IAS 37 and IFRIC 6 — Levies charged for participation in a specific market – date of recognition of liability

Date recorded:

The Committee has been considering a request to clarify whether, under certain circumstances, IFRIC 6 Liabilities arising from Participating in a Specific Market — Waste Electrical and Electronic Equipment should be applied by analogy to identify the event that gives rise to a liability for other levies charged for participation in a market on a specified date. The examples provided in the submission refer to the taxes being conditional on the entity existing or participating in a particular activity at a specified date (similar to the decommissioning liability discussed in IFRIC 6). The concern relates to when a liability should be recognised and to the definition of a present obligation in IAS 37 Provisions, Contingent Liabilities and Contingent Assets.

Following principles developed in previous Committee meetings (see November 2011 IFRIC Update), this meeting served to:

  • consider examples illustrating previously developed principles regarding how levies charged for participation in a specific market should be accounted for in the annual financial statements
  • determine the accounting for these transactions in the interim financial statements
  • analyse the impact of minimum thresholds (i.e. pay a levy if sales for the year exceed CU 1.0 million) on the accounting for levies charged for participation in a specific market.

Committee members generally agreed with application of the underlying principles in the examples. However, some concerns were expressed in relation to application of consistent principles in interim financial reporting. Specifically, Committee members expressed concern over the apparent difference in application between US GAAP and IFRSs in interim reporting (US GAAP was seen to allow allocation of annual operating costs that benefit more than one interim period to the other interim periods through the use of accruals or deferrals while IFRSs did not allow this possibility based on underlying principles established) and perceived inconsistencies in IFRSs in certain areas on allocating annual operating costs (whereby income taxes and contingent rent had what many considered to be unique application in interim reporting as compared to annual reporting – although others considered application differences to be the result of a threshold application difference as opposed to application of a unique principle).

When put to a vote, Committee members tentatively agreed that the same principles should be applied in both interim and annual reporting.

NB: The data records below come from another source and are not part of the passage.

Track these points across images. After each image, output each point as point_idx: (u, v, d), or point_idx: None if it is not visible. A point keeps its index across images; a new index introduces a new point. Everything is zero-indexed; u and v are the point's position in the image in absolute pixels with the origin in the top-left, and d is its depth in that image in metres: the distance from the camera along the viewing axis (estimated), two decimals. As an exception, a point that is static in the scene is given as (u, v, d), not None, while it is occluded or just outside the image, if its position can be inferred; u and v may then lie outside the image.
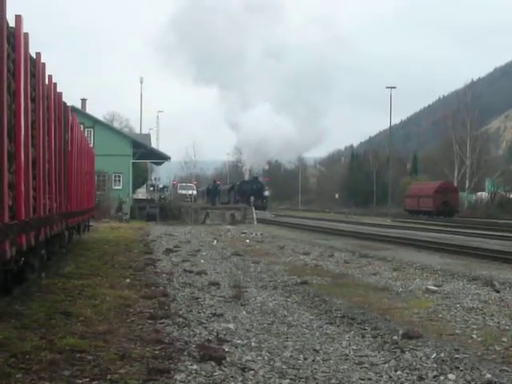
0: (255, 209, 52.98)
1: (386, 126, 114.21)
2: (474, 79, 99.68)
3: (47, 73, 12.32)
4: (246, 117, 76.72)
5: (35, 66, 10.90)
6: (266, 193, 78.94)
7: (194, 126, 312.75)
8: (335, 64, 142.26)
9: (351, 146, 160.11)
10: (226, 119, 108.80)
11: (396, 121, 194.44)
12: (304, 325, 9.71)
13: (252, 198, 62.07)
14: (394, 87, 71.94)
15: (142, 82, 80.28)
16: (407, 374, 7.09)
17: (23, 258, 10.05)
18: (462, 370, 7.09)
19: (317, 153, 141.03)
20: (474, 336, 8.93)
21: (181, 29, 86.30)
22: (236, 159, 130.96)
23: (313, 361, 7.58)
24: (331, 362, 7.57)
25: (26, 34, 9.59)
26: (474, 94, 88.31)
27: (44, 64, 11.74)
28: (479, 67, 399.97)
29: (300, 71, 79.57)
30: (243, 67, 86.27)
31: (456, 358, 7.54)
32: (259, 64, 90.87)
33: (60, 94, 14.72)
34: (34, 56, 10.93)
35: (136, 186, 64.81)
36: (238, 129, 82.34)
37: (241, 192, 71.27)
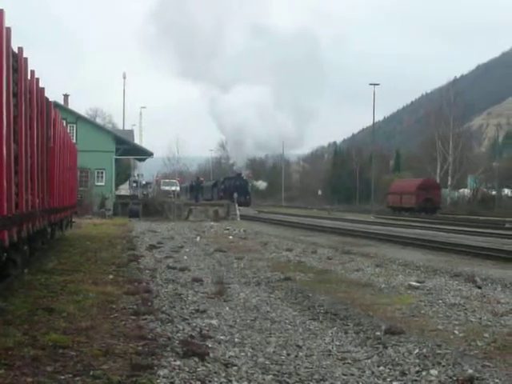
0: (238, 205, 52.95)
1: (369, 122, 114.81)
2: (457, 76, 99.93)
3: (29, 68, 12.26)
4: (228, 109, 76.89)
5: (17, 61, 10.83)
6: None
7: (177, 122, 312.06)
8: (318, 60, 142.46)
9: (334, 143, 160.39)
10: (209, 112, 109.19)
11: (379, 118, 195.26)
12: (287, 321, 9.73)
13: (235, 195, 62.03)
14: (378, 84, 72.00)
15: (124, 78, 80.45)
16: (390, 369, 7.13)
17: (5, 254, 10.00)
18: (444, 366, 7.13)
19: (300, 149, 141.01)
20: (456, 332, 8.99)
21: (161, 20, 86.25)
22: (219, 156, 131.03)
23: (296, 356, 7.61)
24: (314, 357, 7.60)
25: (9, 29, 9.53)
26: (457, 91, 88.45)
27: (26, 59, 11.67)
28: (462, 64, 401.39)
29: (281, 62, 79.79)
30: (224, 57, 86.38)
31: (438, 354, 7.59)
32: (241, 54, 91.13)
33: (42, 90, 14.64)
34: (16, 51, 10.86)
35: (119, 183, 64.53)
36: (220, 121, 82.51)
37: (224, 188, 71.29)
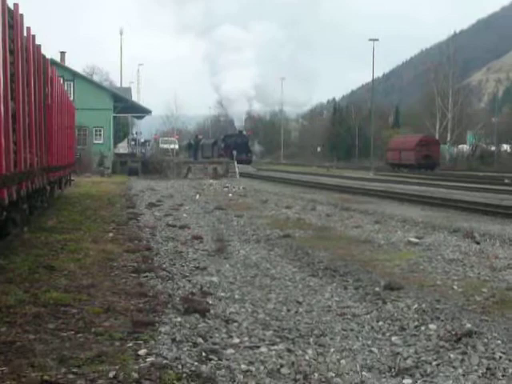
0: (240, 163, 52.87)
1: (368, 79, 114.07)
2: (457, 31, 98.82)
3: (26, 24, 12.12)
4: (226, 63, 76.39)
5: (13, 18, 10.71)
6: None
7: (175, 80, 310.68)
8: (316, 16, 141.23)
9: (333, 100, 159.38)
10: (208, 68, 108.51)
11: (378, 74, 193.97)
12: (287, 277, 9.78)
13: (234, 152, 61.81)
14: (377, 39, 71.29)
15: (121, 34, 79.45)
16: (389, 324, 7.18)
17: (5, 213, 10.00)
18: (442, 321, 7.18)
19: (302, 108, 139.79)
20: (455, 287, 9.04)
21: None
22: (218, 113, 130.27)
23: (296, 312, 7.65)
24: (314, 313, 7.64)
25: (4, -15, 9.41)
26: (457, 47, 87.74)
27: (22, 15, 11.53)
28: (462, 19, 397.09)
29: (282, 21, 79.23)
30: (222, 10, 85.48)
31: (437, 309, 7.64)
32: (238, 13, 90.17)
33: (39, 47, 14.50)
34: (11, 7, 10.72)
35: (117, 141, 64.37)
36: (218, 77, 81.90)
37: (225, 146, 70.91)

The Committee then considered the impact of minimum thresholds on the accounting for levies charged for participation in a specific market. The example considered was when an annual levy is due if Entity D generates revenues over CU 50 million in a specific year and the amount of the levy is determined by reference to the revenues over CU 50 million generated. Committee members considered whether the liability should be recognised progressively over the year as the entity generates revenues (assuming the threshold is expected to be reached) or only recognised after the threshold is reached.

Many Committee members expressed a preference to recognise a liability progressively as it more appropriately matched the economics of the transaction (as revenues before reaching CU 50 million contributed to the recognition of a liability), however, these Committee members acknowledged that this view contradicted the underlying principles developed in previous meetings. Other Committee members noted that no obligating event has occurred until the CU 50 million threshold is reached, and they preferred to defer liability recognition until the threshold is reached. The arguments suggest that the fundamental question is whether a threshold is a recognition event or a measurement event, and there was broad disagreement among Committee members.

One Committee member suggested that an interpretation be drafted on the broad issue but exclude from its scope the threshold issue so that the Committee can ask the Board how to proceed on that particular issue. Many Committee members agreed with this view. Thus, the staff was asked to begin work on an interpretation encompassing the principles previously developed but excluding from its scope the threshold issue at this stage.